Reviews
Basic Dutch: A Grammar and Workbook
Dutch, Books
March 10, 2013
Author Jenneke A. Oosterhoff
Series Routledge Grammar Workbooks
Publisher Routledge
Publication Date 2009
Price $37.95
Skill Level Beginner, Intermediate
If I hadn’t had German helping me out (there are many similarities with Dutch), I think Basic Dutch: A Grammar and Workbook would have been too hard for me as a complete beginner. Because I did have German helping me out, and because I was using another Dutch book at the same time, it went pretty well.
Still, throughout Basic Dutch, written by Jenneke Oosterhoff, I had this uneasy feeling I was being expected to know more than I had been taught. You don’t learn as much when you are trailed by confusion, and the level was just a little too advanced for someone in my shoes, even though the book is ostensibly designed for either absolute beginners or for “learners who want to refine their knowledge of grammatical structures.”
In addition, I don’t love the exercise design. There are too many fill-in-the-blank kinds of things, and there is little space to write answers, so my book ended up a big mess of cramped pencil scribblings. I would prefer more English-to-Dutch translation exercises, or in any case more labor-intensive drills that make you use your head more.
But there aren’t a lot of options for Dutch self-study, and I feel that at least Ms.

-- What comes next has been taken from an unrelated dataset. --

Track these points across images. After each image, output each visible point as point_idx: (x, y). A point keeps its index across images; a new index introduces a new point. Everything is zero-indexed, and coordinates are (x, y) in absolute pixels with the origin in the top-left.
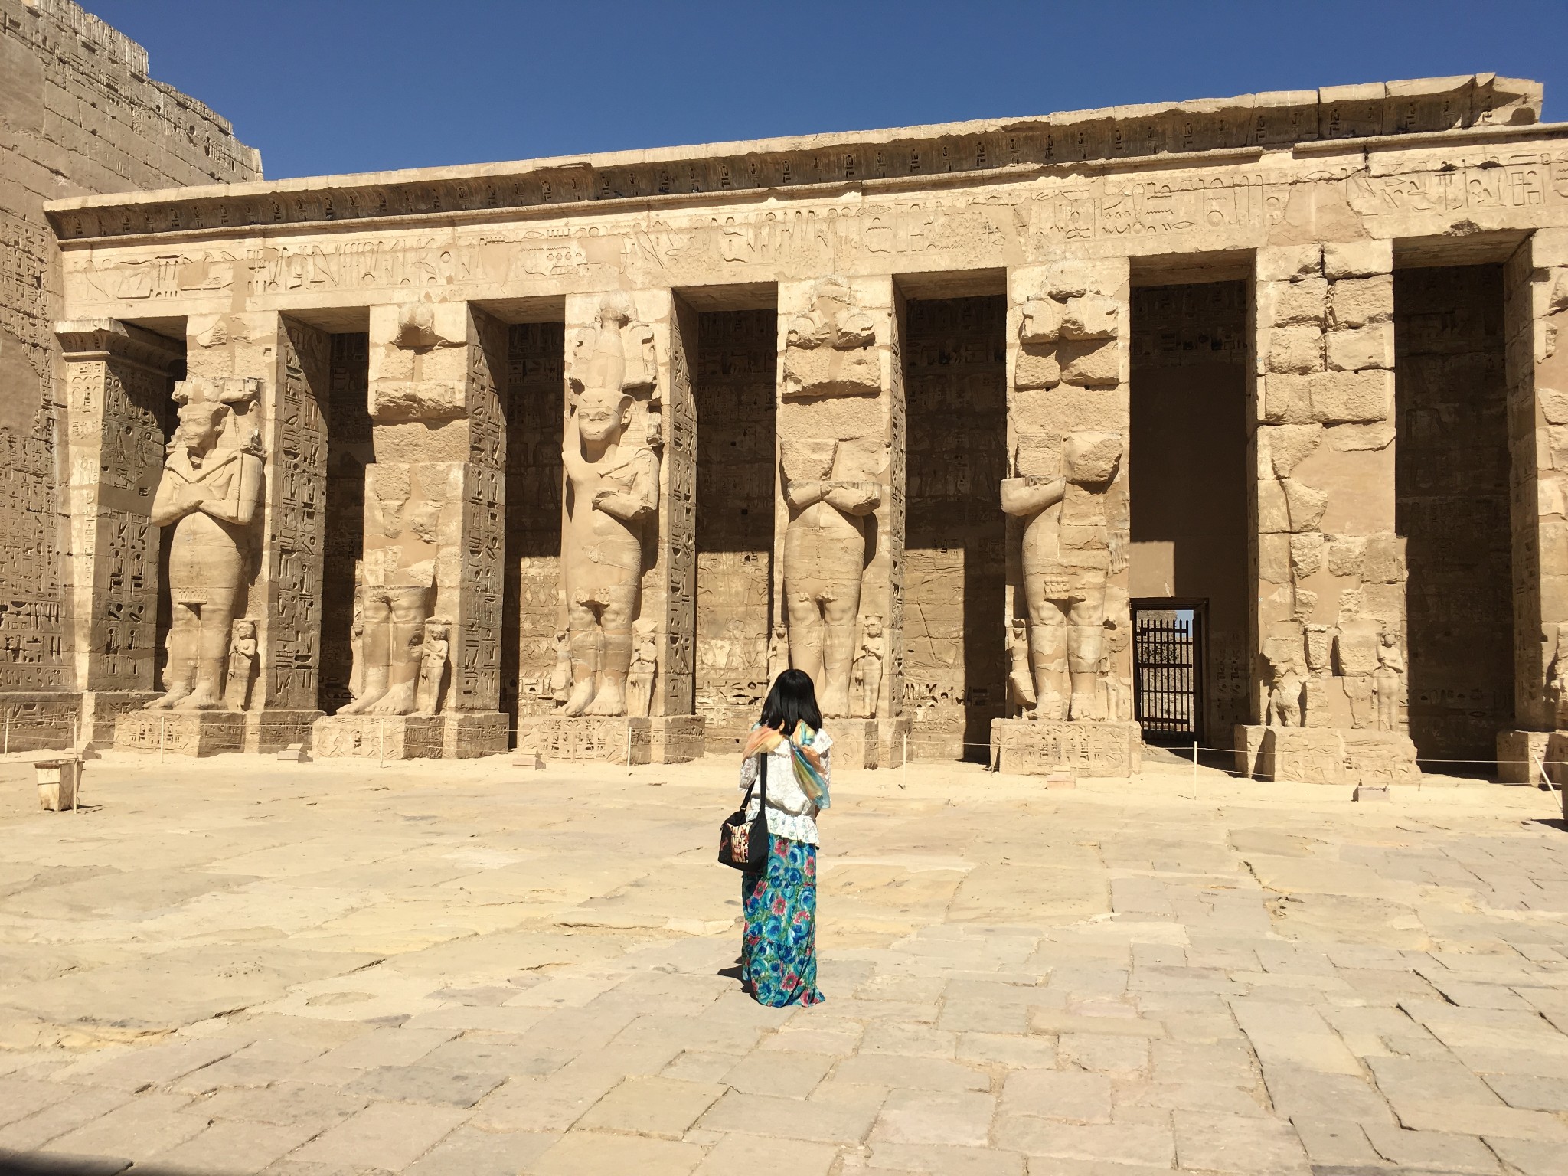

Oosterhoff is responsible and knows what she is talking about grammatically. The editing was careful, and the design of the book and the paper are quite lovely for a grammar. I like lovely books.
A small exception to that “careful editing” comment is that I was asked to do present perfect in an exercise on page 111 but didn’t actually get present perfect explained to me until the subsequent chapter. It worked out okay, because I had studied present perfect elsewhere already, but that kind of stuff is annoying if you’re working with only one resource. That’s why I don’t (work with only one resource).
One other technical gripe: I don’t like that in Basic Dutch’s appendix of strong and irregular verbs, strong verbs are listed not alphabetically, but rather, according to the way they change their stem vowel in the simple past and the present perfect. Nooooooo! I am a beginner. I need totally alphabetical. Just let me find the damned thing without having to know anything about stem changes in advance.
Because of this flaw, I ended up using the verb table—an alphabetized one—in the back of my other main grammar book, Essential Dutch Grammar, in order to do an exercise in this book.
Should you finish Basic Dutch, there is a successor by the same author.